For Mr. Bailey, the proposal to excise Chicago, which he called “a hellhole” during a televised debate last month, encapsulates the grievances long felt across rural Central and Southern Illinois — places culturally far afield and long resentful of the politically dominant big city.

“The rest of the 90 percent of the land mass is not real happy about how 10 percent of the land mass is directing things,” Mr. Bailey said in an interview aboard his campaign bus outside a bar in Green Valley, a village of 700 people south of Peoria. “A large amount of people outside of that 10 percent don’t have a voice, and that’s a problem.”
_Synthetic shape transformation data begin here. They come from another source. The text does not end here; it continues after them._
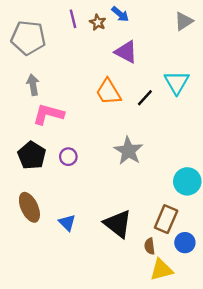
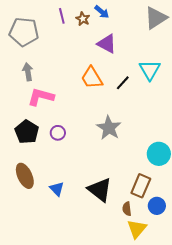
gray triangle: (184, 21) -> (156, 18), size x1.4
yellow triangle: (161, 270) -> (137, 229), turned -35

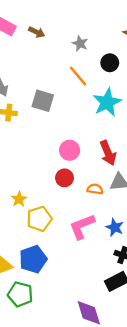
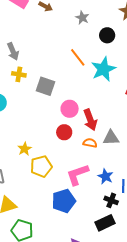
orange line: (78, 76) -> (78, 57), moved
gray square: (43, 101) -> (45, 86), moved
red arrow: (108, 153) -> (90, 120), moved
blue pentagon: (33, 259) -> (64, 201), moved

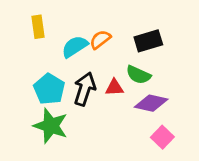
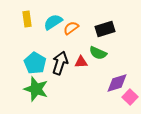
cyan semicircle: (75, 47) -> (53, 22), moved
purple diamond: (151, 103) -> (117, 83), moved, turned -30
pink square: (162, 137) -> (130, 97), moved

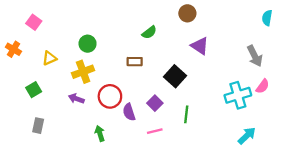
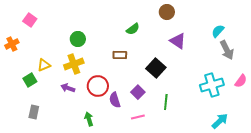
cyan semicircle: (267, 18) -> (218, 31), moved, turned 32
orange cross: (13, 49) -> (12, 44), turned 32
yellow triangle: (49, 58) -> (44, 65), moved
pink semicircle: (263, 86) -> (241, 81), moved

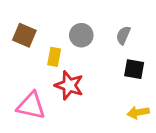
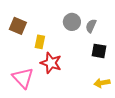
gray circle: (81, 35) -> (72, 22), moved
pink triangle: (31, 106) -> (23, 78), turned 35

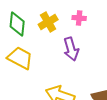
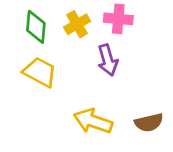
pink cross: (79, 18) -> (118, 19), size x1.5

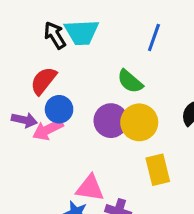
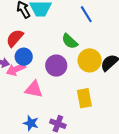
blue line: (154, 37) -> (86, 14), turned -54
yellow circle: (139, 122) -> (90, 60), moved
pink triangle: (90, 188) -> (34, 89), moved

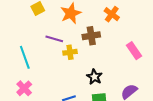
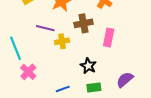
pink rectangle: (134, 51) -> (109, 37), moved, turned 48
pink cross: (24, 88) -> (28, 72), moved

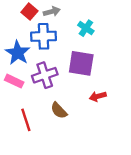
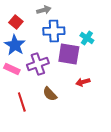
red square: (29, 12) -> (16, 22), moved
cyan cross: (86, 28) -> (87, 38), moved
blue cross: (44, 36) -> (54, 31), moved

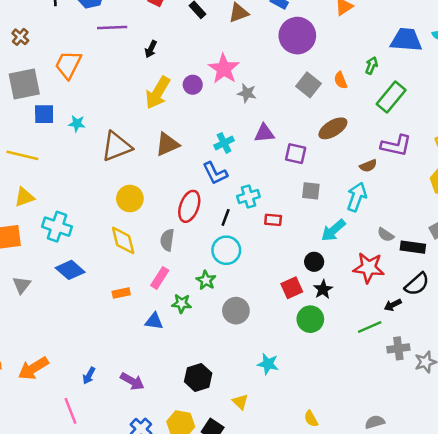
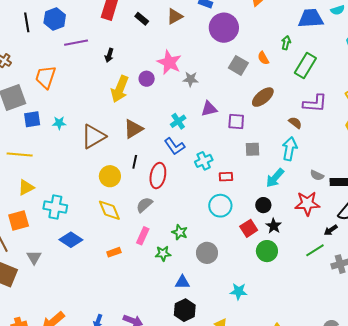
brown semicircle: (368, 166) -> (295, 123), turned -112
black line: (226, 217) -> (135, 162), moved
gray semicircle: (167, 240) -> (144, 205), turned 48
cyan circle: (226, 250) -> (220, 206), moved
blue triangle: (154, 321) -> (182, 282), moved

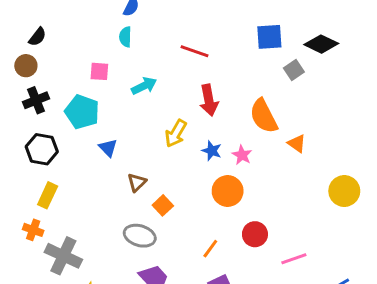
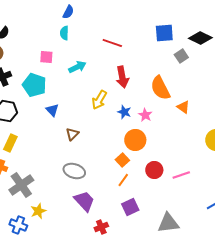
orange square: (163, 205) -> (122, 160), moved
gray cross: (63, 256) -> (21, 185), turned 30
pink line: (294, 259) -> (181, 175), moved

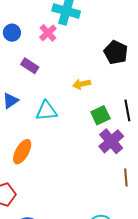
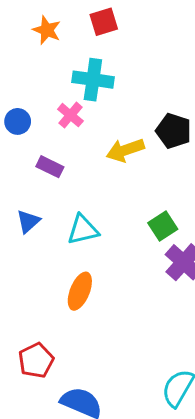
yellow arrow: (82, 84) -> (125, 150), moved, size x1.4
orange ellipse: (22, 152) -> (80, 291), moved

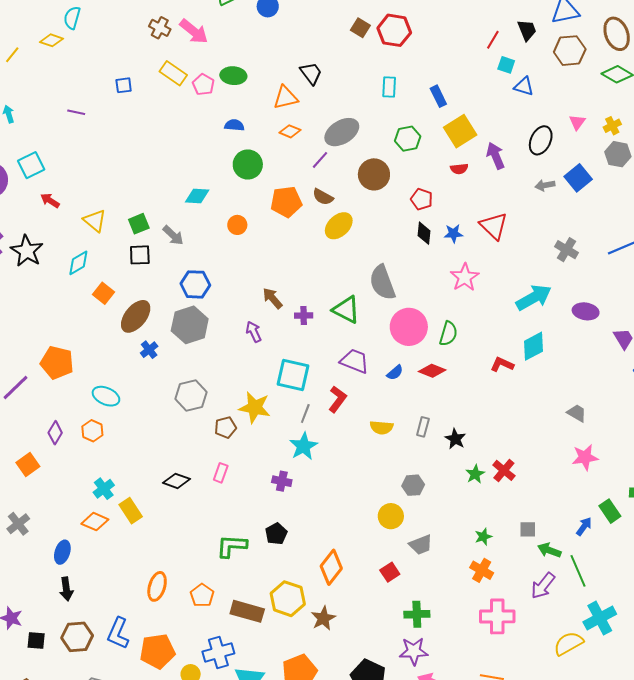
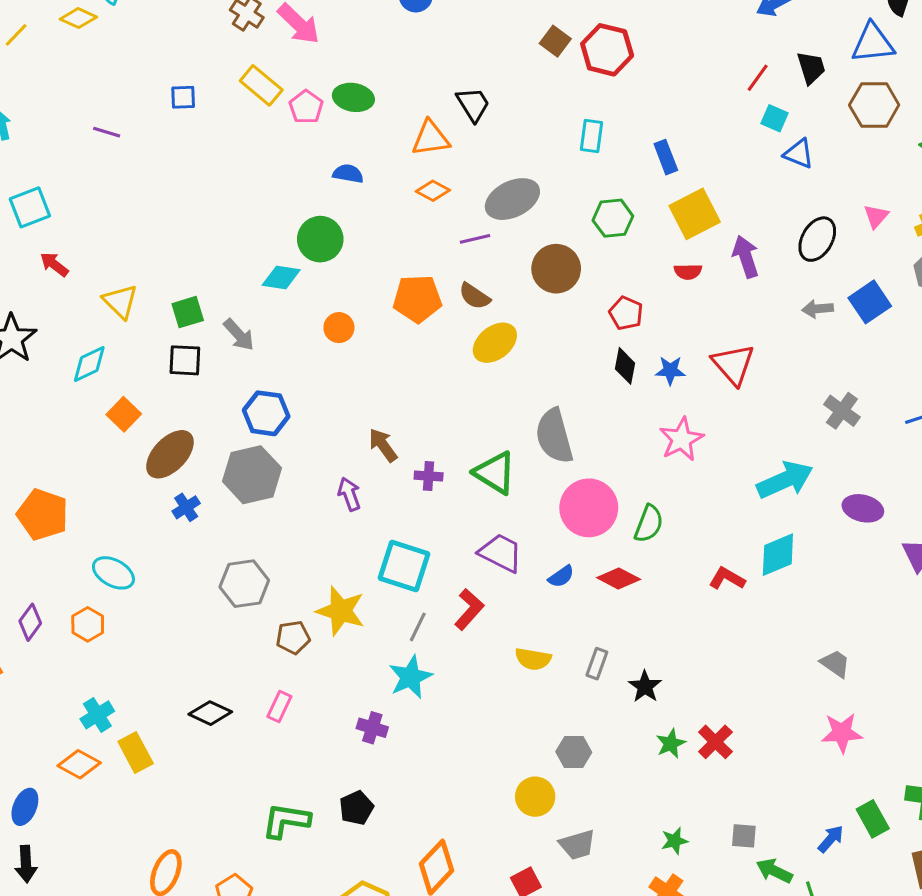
purple line: (320, 160) -> (475, 239), turned 30
green circle: (248, 165) -> (320, 239), moved

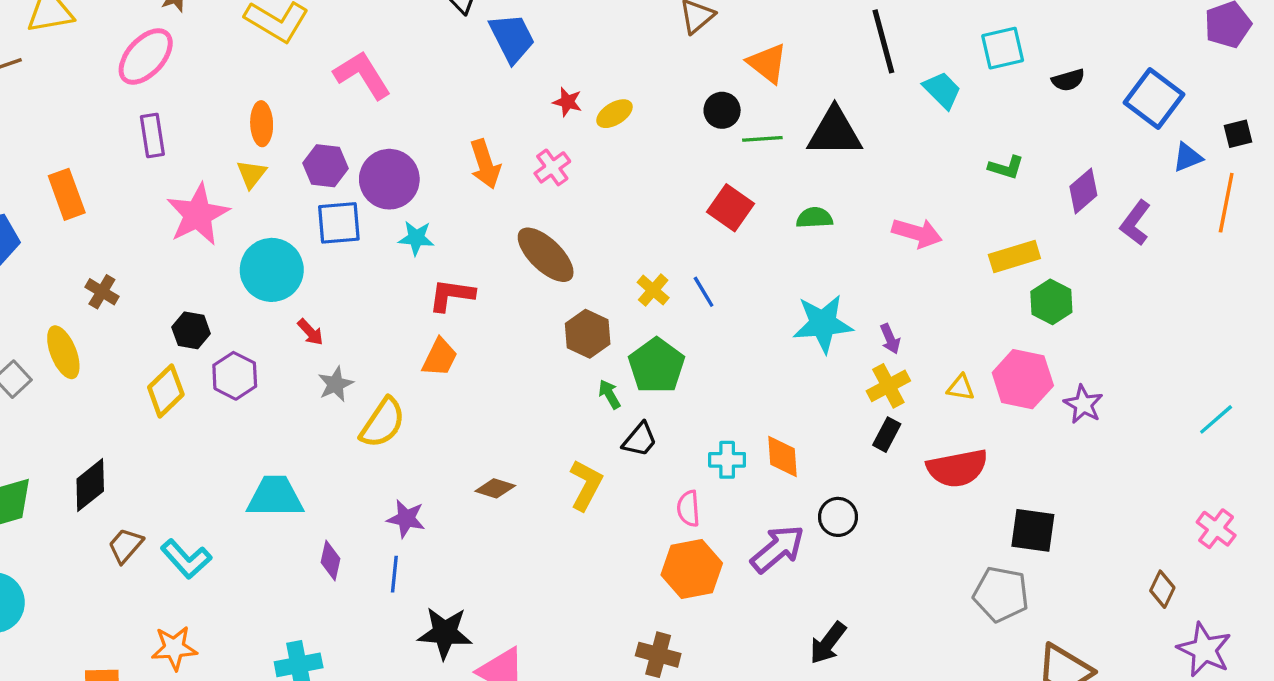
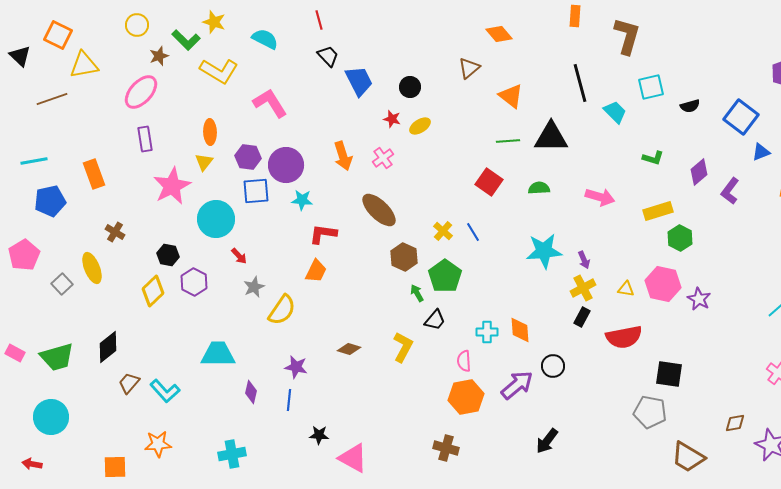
black circle: (722, 110) -> (410, 87), moved
brown diamond: (1162, 589) -> (735, 423), moved, turned 55
black star: (445, 633) -> (319, 435), size x0.6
That pitch has resonated with the conservative voters flocking to Mr. Bailey, who seemed to compare Mr. Irvin to Satan during a Facebook Live monologue in February.

“Everything that we pay and do supports Chicago,” said Pam Page, a security analyst at State Farm Insurance from McLean, Ill., who came to see Mr. Bailey in Lincoln. “Downstate just never seems to get any of the perks or any of the kickbacks.
 It's an ugly reminder that about three-quarters of Illinois lives in Chicagoland, and the other three mil and change live in the state of West Indiana, and a hell of a lot of West Indianans want Chicagoland to go screw themselves and be their own thing.

Of course, coming from these assholes, "Chicago" means "Black People" and they absolutely want them out of the state, if not out of the country.

So yes, nominating the extremely racist Republican in the state with only 60% white voters seems like a bad idea for the GOP.

As long as the racist doesn't actually, you know, win.